**Written task:**
Print every entry again exactly, with no pictures.

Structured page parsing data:

========

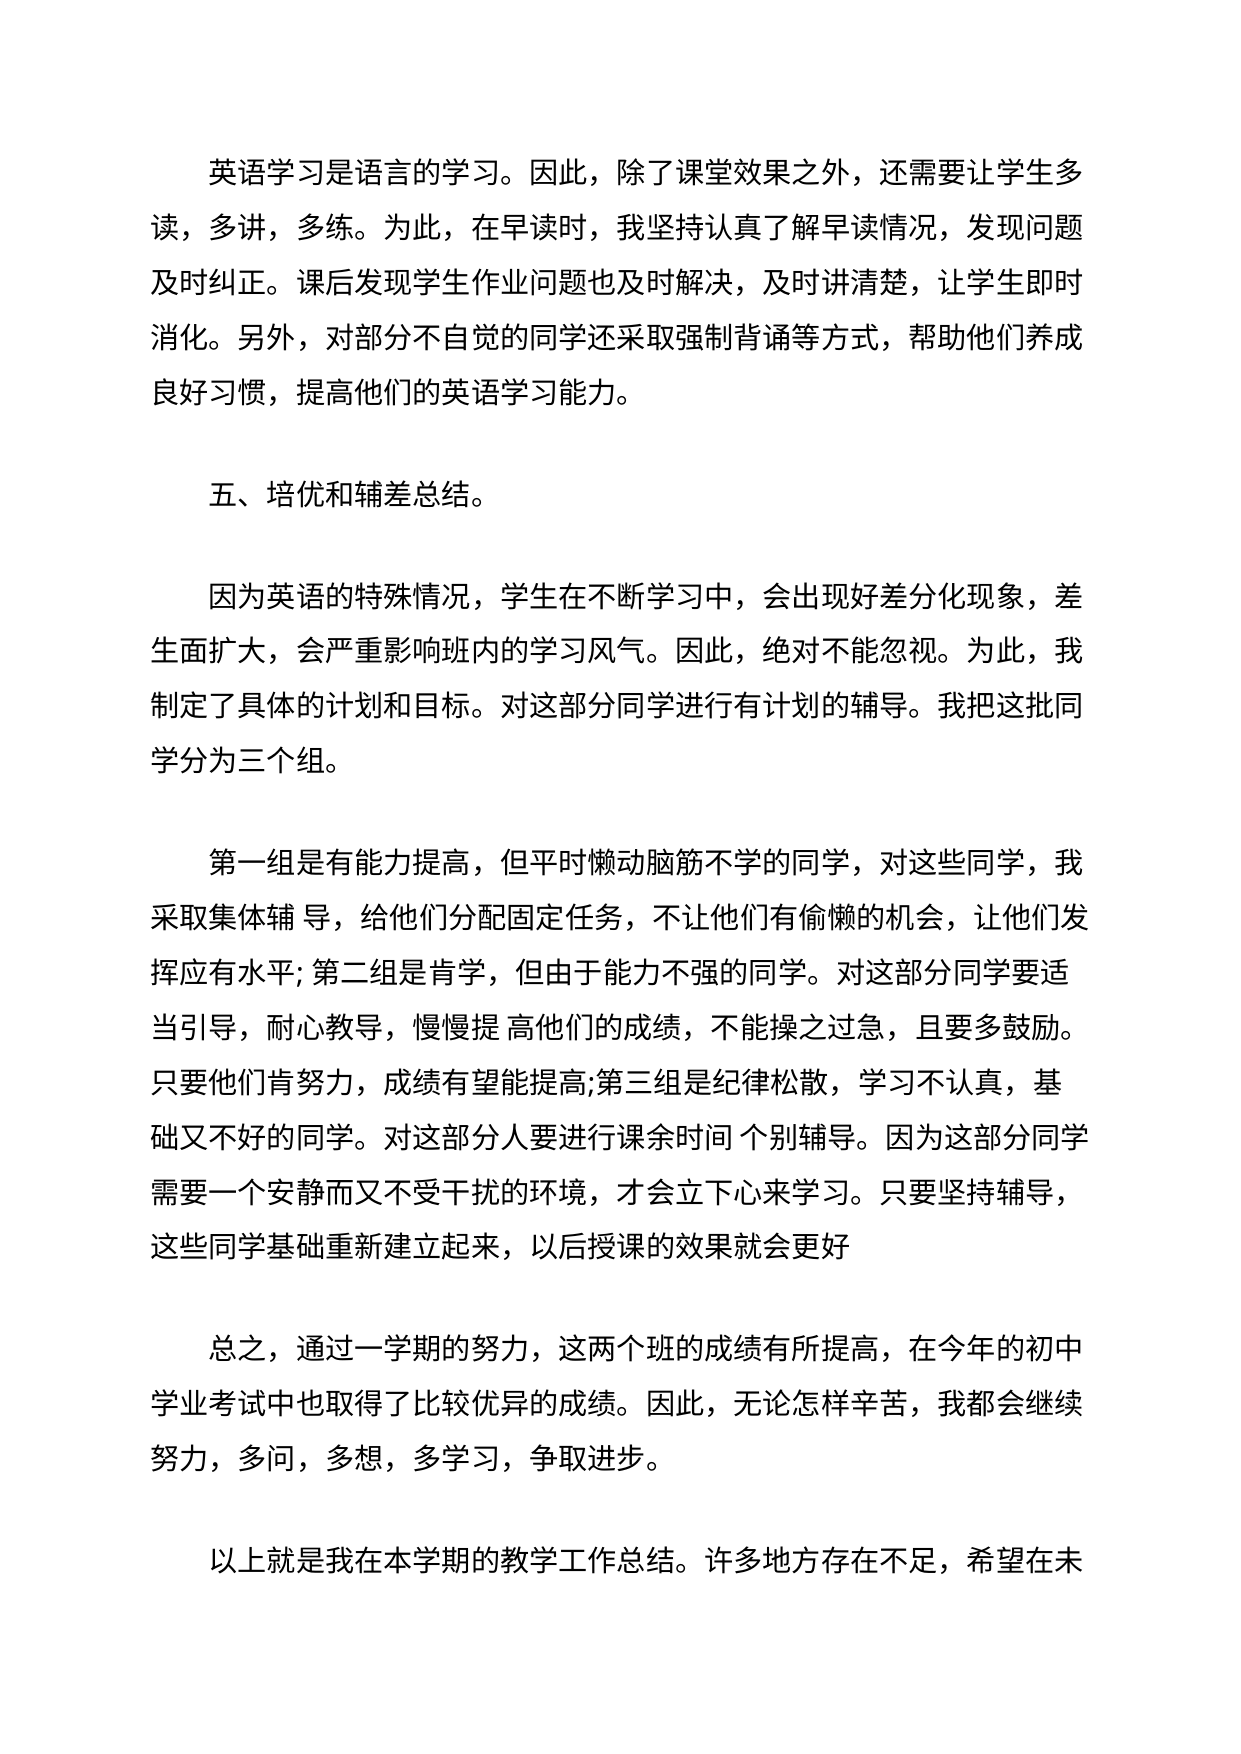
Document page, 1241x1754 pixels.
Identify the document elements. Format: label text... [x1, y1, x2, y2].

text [150, 1537, 1090, 1580]
text 总之，通过一学期的努力，这两个班的成绩有所提高，在今年的初中学业考试中也取得了比较优异的成绩。因此，无论怎样辛苦，我都会继续努力，多问，多想，多学习，争取进步。 [150, 1326, 1090, 1478]
text 五、培优和辅差总结。 [150, 471, 1090, 514]
text 因为英语的特殊情况，学生在不断学习中，会出现好差分化现象，差生面扩大，会严重影响班内的学习风气。因此，绝对不能忽视。为此，我制定了具体的计划和目标。对这部分同学进行有计划的辅导。我把这批同学分为三个组。 [150, 573, 1090, 780]
text 第一组是有能力提高，但平时懒动脑筋不学的同学，对这些同学，我采取集体辅 导，给他们分配固定任务，不让他们有偷懒的机会，让他们发挥应有水平; 第二组是肯学，但由于能力不强的同学。对这部分同学要适当引导，耐心教导，慢慢提 高他们的成绩，不能操之过急，且要多鼓励。只要他们肯努力，成绩有望能提高;第三组是纪律松散，学习不认真，基础又不好的同学。对这部分人要进行课余时间 个别辅导。因为这部分同学需要一个安静而又不受干扰的环境，才会立下心来学习。只要坚持辅导，这些同学基础重新建立起来，以后授课的效果就会更好 [150, 839, 1090, 1266]
text 英语学习是语言的学习。因此，除了课堂效果之外，还需要让学生多读，多讲，多练。为此，在早读时，我坚持认真了解早读情况，发现问题及时纠正。课后发现学生作业问题也及时解决，及时讲清楚，让学生即时消化。另外，对部分不自觉的同学还采取强制背诵等方式，帮助他们养成良好习惯，提高他们的英语学习能力。 [150, 150, 1090, 412]
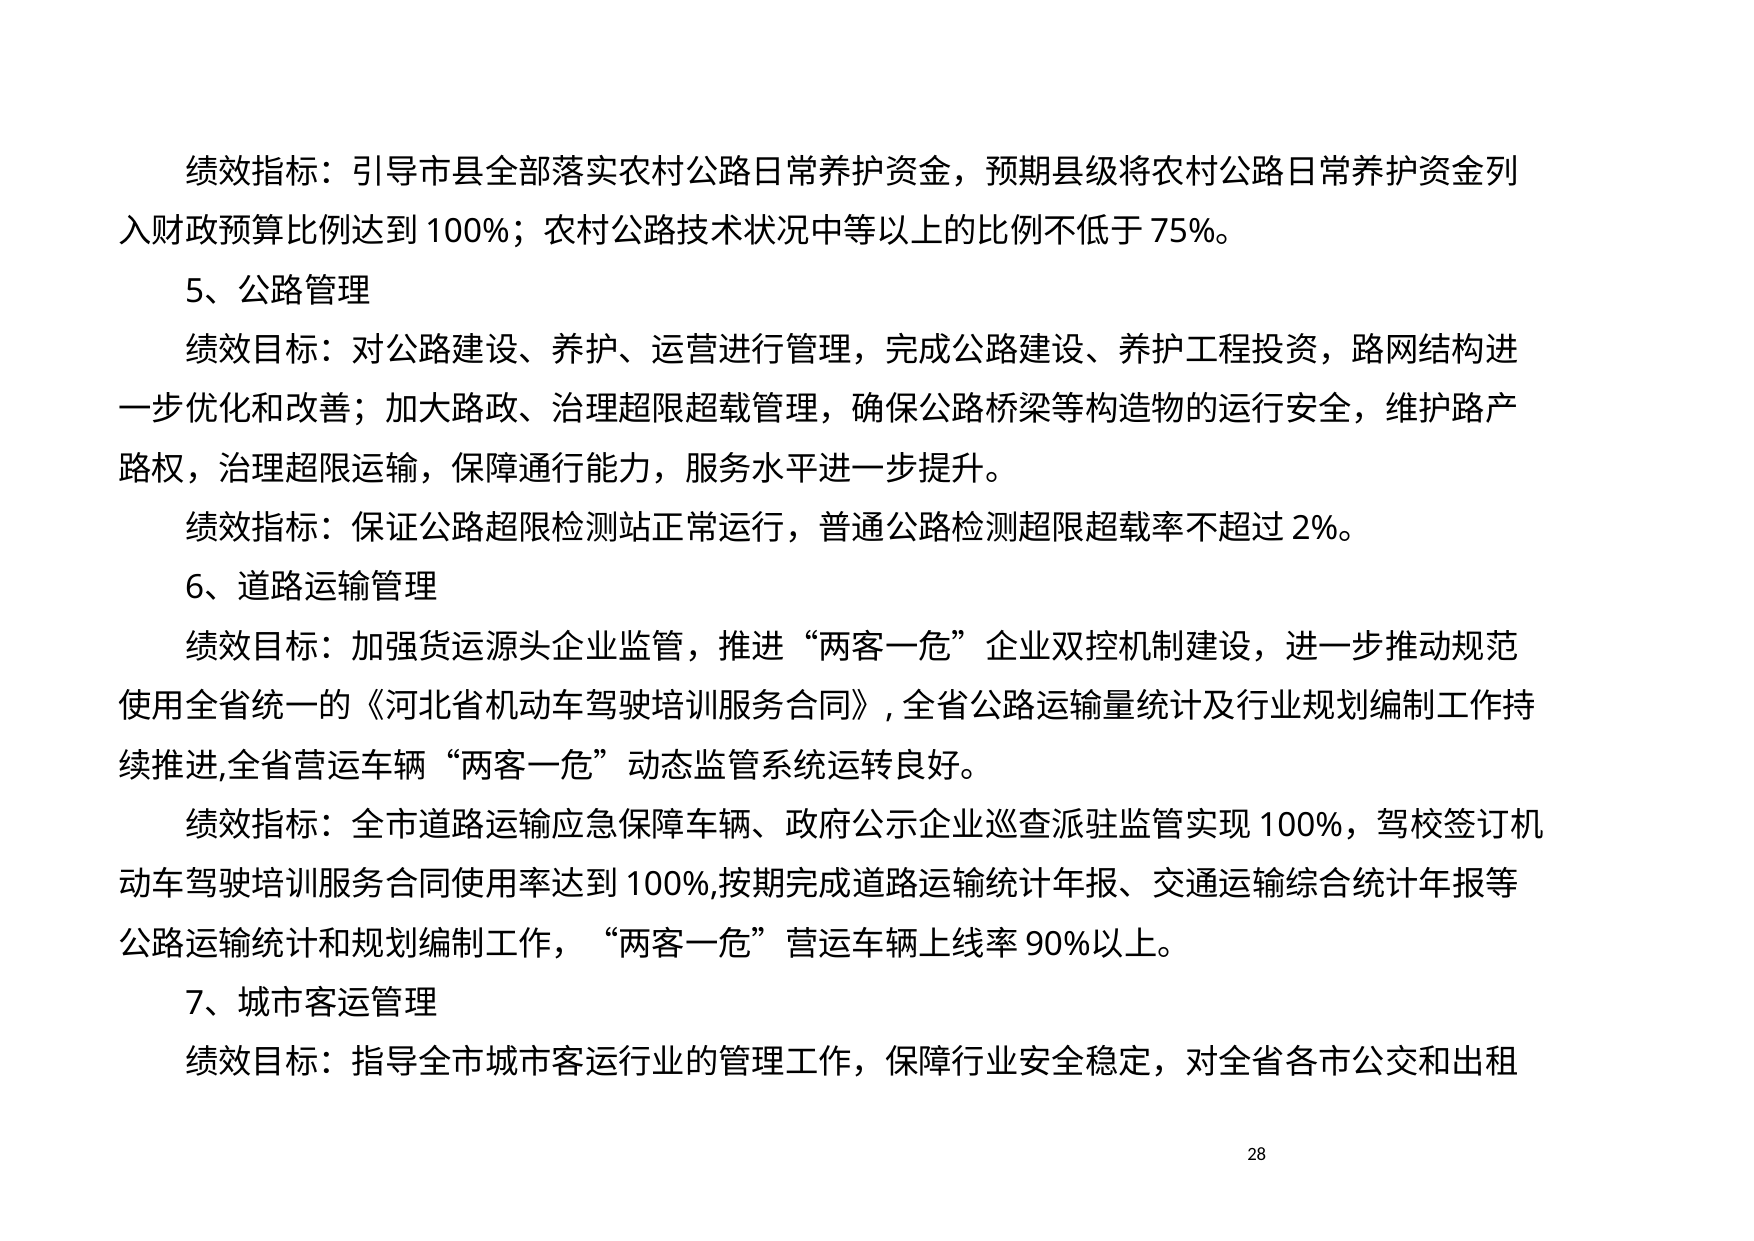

========

**Answer below:**
Document page, 1241x1754 pixels.
Identify the document elements. Format: label text... [x1, y1, x2, y2].

text [150, 1537, 1090, 1580]
text 总之，通过一学期的努力，这两个班的成绩有所提高，在今年的初中学业考试中也取得了比较优异的成绩。因此，无论怎样辛苦，我都会继续努力，多问，多想，多学习，争取进步。 [150, 1326, 1090, 1478]
text 五、培优和辅差总结。 [150, 471, 1090, 514]
text 因为英语的特殊情况，学生在不断学习中，会出现好差分化现象，差生面扩大，会严重影响班内的学习风气。因此，绝对不能忽视。为此，我制定了具体的计划和目标。对这部分同学进行有计划的辅导。我把这批同学分为三个组。 [150, 573, 1090, 780]
text 第一组是有能力提高，但平时懒动脑筋不学的同学，对这些同学，我采取集体辅 导，给他们分配固定任务，不让他们有偷懒的机会，让他们发挥应有水平; 第二组是肯学，但由于能力不强的同学。对这部分同学要适当引导，耐心教导，慢慢提 高他们的成绩，不能操之过急，且要多鼓励。只要他们肯努力，成绩有望能提高;第三组是纪律松散，学习不认真，基础又不好的同学。对这部分人要进行课余时间 个别辅导。因为这部分同学需要一个安静而又不受干扰的环境，才会立下心来学习。只要坚持辅导，这些同学基础重新建立起来，以后授课的效果就会更好 [150, 839, 1090, 1266]
text 英语学习是语言的学习。因此，除了课堂效果之外，还需要让学生多读，多讲，多练。为此，在早读时，我坚持认真了解早读情况，发现问题及时纠正。课后发现学生作业问题也及时解决，及时讲清楚，让学生即时消化。另外，对部分不自觉的同学还采取强制背诵等方式，帮助他们养成良好习惯，提高他们的英语学习能力。 [150, 150, 1090, 412]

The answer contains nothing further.